In a statement Wednesday night, Prime Minister Hazem el-Beblawi ordered the house arrest as part of the emergency laws put in place last month. The former dictator will also be barred from leaving the country under a previously issued travel ban and unable to access his foreign assets.
"The court decided to release him," Mubarak's longtime lawyer, Fareed el-Deeb, told Reuters after today's court session.
Asked when, he said, "Maybe tomorrow."
Egypt's state newspaper, Al Ahram, quoted an unnamed judicial source today who said his release could come as soon as tonight.
Judicial sources confirmed to ABC News that the court had upheld a petition from Deeb that called for the release of the former dictator. The public prosecutor's office is not expected to appeal the decision.
Deeb's prediction earlier this week that his client would be released within days was met with doubt.
"All we have left is a simple administrative procedure that should take no more than 48 hours," Deeb told Reuters Monday. "He should be freed by the end of the week."
Deeb appears to have been right. Cairo's Criminal Court Monday cleared Mubarak, 85, of an outstanding corruption charge related to illegal gifts he received while in office.
The former dictator has been behind bars since April 2011 on a lengthy list of charges. Mubarak was sentenced last summer to life in prison for his failure to stop the killing of hundreds of civilians during the 18-day revolution of 2011. After appealing the decision in January, Egypt's highest appeals court ordered a retrial.

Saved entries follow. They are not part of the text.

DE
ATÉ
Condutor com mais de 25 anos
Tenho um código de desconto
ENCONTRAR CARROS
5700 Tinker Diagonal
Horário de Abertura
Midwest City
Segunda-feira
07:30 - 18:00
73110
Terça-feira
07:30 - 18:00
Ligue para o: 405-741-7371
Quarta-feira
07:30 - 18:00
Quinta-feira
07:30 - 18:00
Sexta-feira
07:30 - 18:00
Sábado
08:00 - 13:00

Today's news comes as Egypt reels from the ouster of its second president in two years, Mohamed Morsi, who was elected last year to replace Mubarak.
After the deadliest week in the country's modern history, the reappearance of the embattled dictator threatens to inflame political tensions. More than 1,000 people have reportedly been killed since last Wednesday.
The announcement of Mubarak's release enraged Islamists. During Morsi's presidency, the Muslim Brotherhood was keen to keep Mubarak locked up. In the wake of the July 3 military takeover that removed the Brotherhood from power, his release will likely bolster the Islamists' claims that the old regime is making a comeback.
Many of the new government's leaders also served under Mubarak. Egypt's army chief, Gen. Abdel Fattah el-Sissi, was Mubarak's head of intelligence and the interim president, Adly Mansour, was recently promoted by Mubarak.
But the Islamists are not alone. Mubarak's release deals a dramatic blow to all supporters of the 2011 revolution.
"It'll cancel everything we did for the past year, the past two years," an Egyptian man in Cairo's Zamalek neighborhood told ABC News today. "It'll cancel everything we've been through - all the killing, all the bloodshed - it's devastating."
He added, "I'm expecting a second revolution for that."
Meanwhile, two more senior Muslim Brotherhood leaders were arrested earlier today.